Hi Adrian,
If its had a drop bad enough to bend the BNC connectors, i would be concerned that the CRT itself is now defective. It doesnt take that much to dislodge the metal plates inside the CRT and that cannot be repaired without replacing the CRT itself.
you could reach out to Michael at sky-messtechnik, I believe he used to be the Service Engineer for HAMEG and when R&S bought them out, he setup his business to support the legacy HAMEG kit. I was able to buy some new old stock HM604 panels from him which date back to the early 90s. So you may be suprised what he still stocks. certainly worth an Email.
If you want to investigate the electronics further, what i would do is this;
1) Set both inputs to GND, Put the Scope in XY Mode to eliminate the "sweep", that way all plate voltages are just DC (no ramping voltages etc)
2) try to align the controls to their "mid" points, just based on the pointers on the potentiometers. As it is an Electro-Static CRT, to "move" the beam, one plates voltage must increase and the other decrease.

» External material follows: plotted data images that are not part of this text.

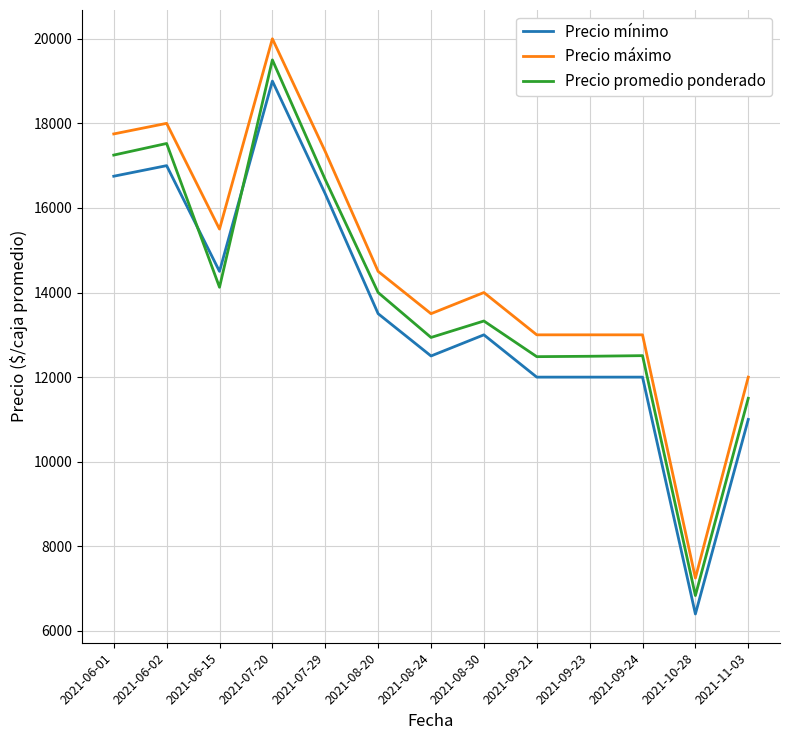

Which series has the widest spread of values?

Precio máximo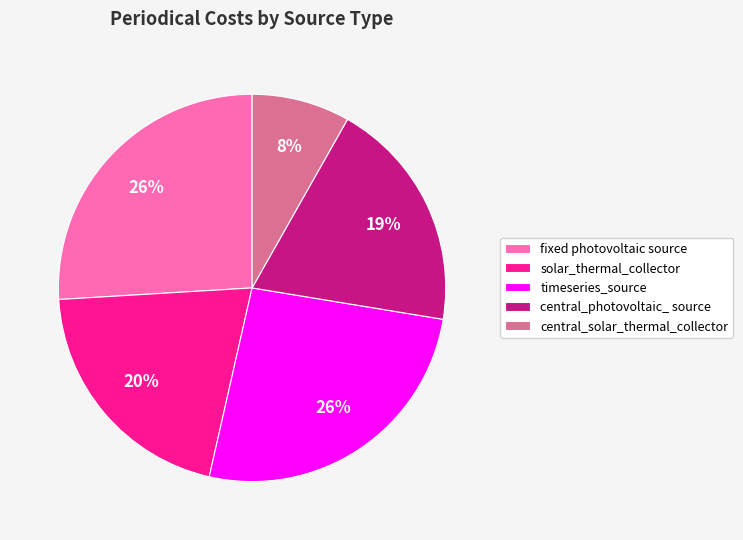

To the nearest percent, what percentage of the pie is timeseries_source?

26%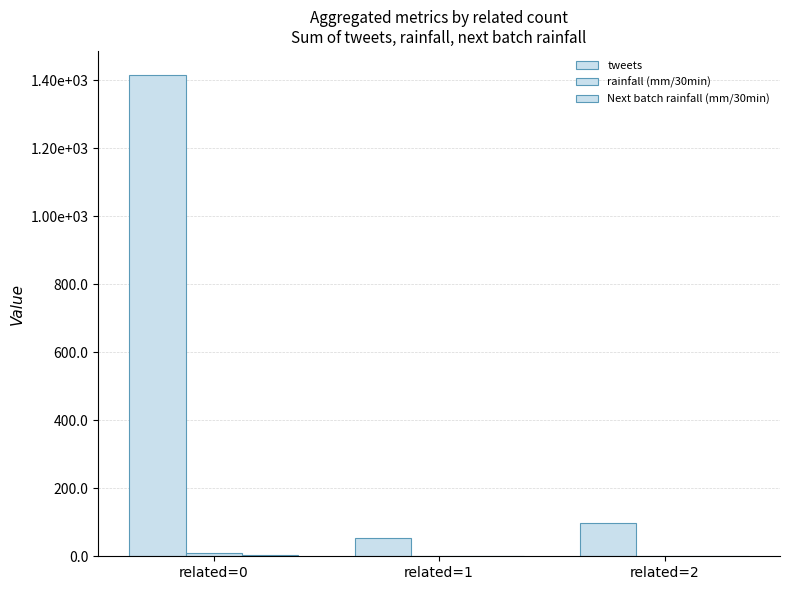

Are the bars grouped side by side (vs. stacked)?

Yes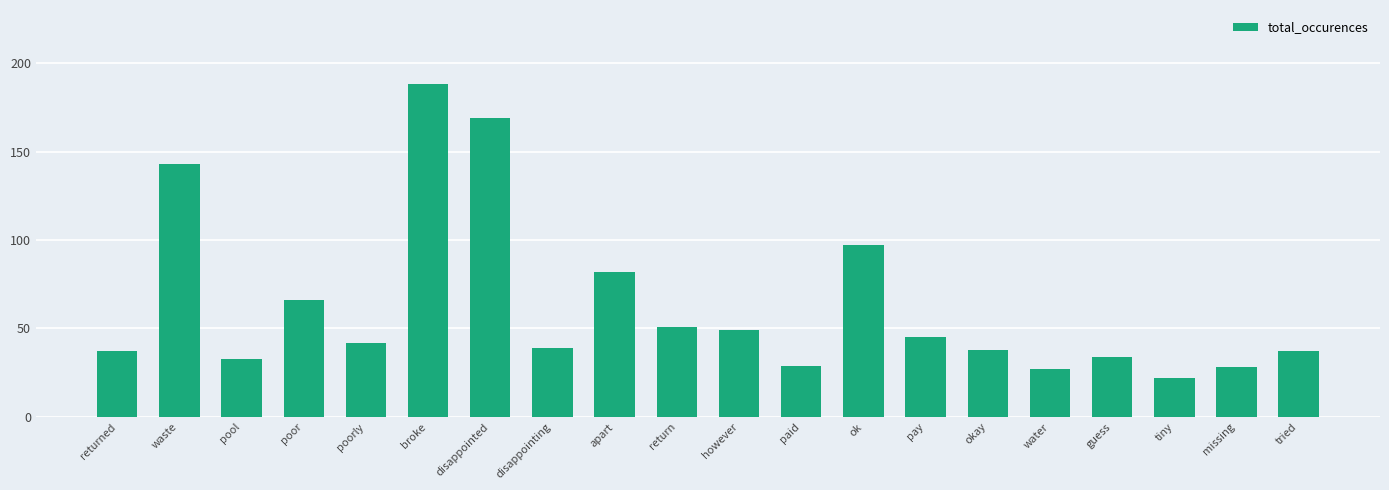

What position from the left is poorly?

5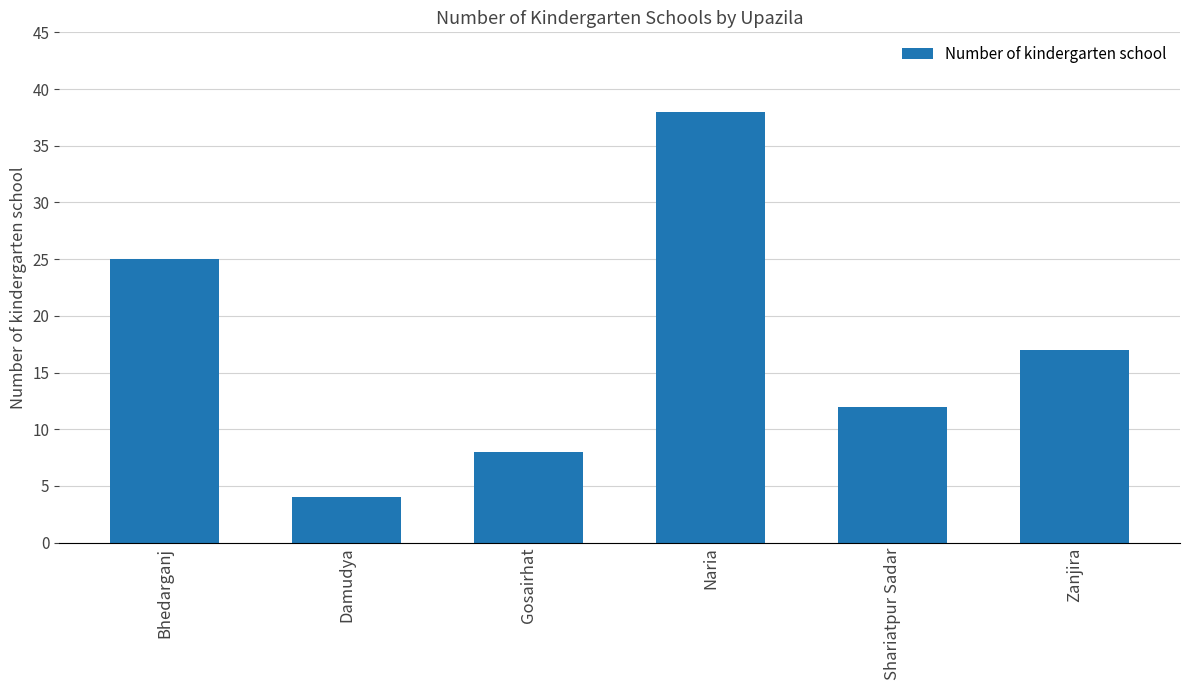

Reading left to right, list all the values displayed in this chart.

25	4	8	38	12	17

Typically if both plate voltages are equal then the beam is in the middle.
3) Move the beam fully to one side (X axis) you should find the Y plate voltages stay the same, but the X plates would have changed so that one plate is Vmax and the other is Vmin
e.g. say the X amp is supplied by a 100V rail (for ease of numbers), you would see something like this;
Beam Pos X1 X2
Mid 50V 50V
Left 0V 100V
Right 100V 0V
4) move it back to the X axis mid position, repeat step 3 but for the Y axis, again with the beam in its "mid" point the Y1 and Y2 plate voltages should be equal, moving it up/down you will see one plate rise in voltage and the other drop
Try that out and see what you get, if each pair of plate voltages are varying and are kind of symetrical, then i would say your XY amplifiers are fine.
Im about to head to bed but can take a look at the schematics to give more accurate estimates to voltages etc tomorrow.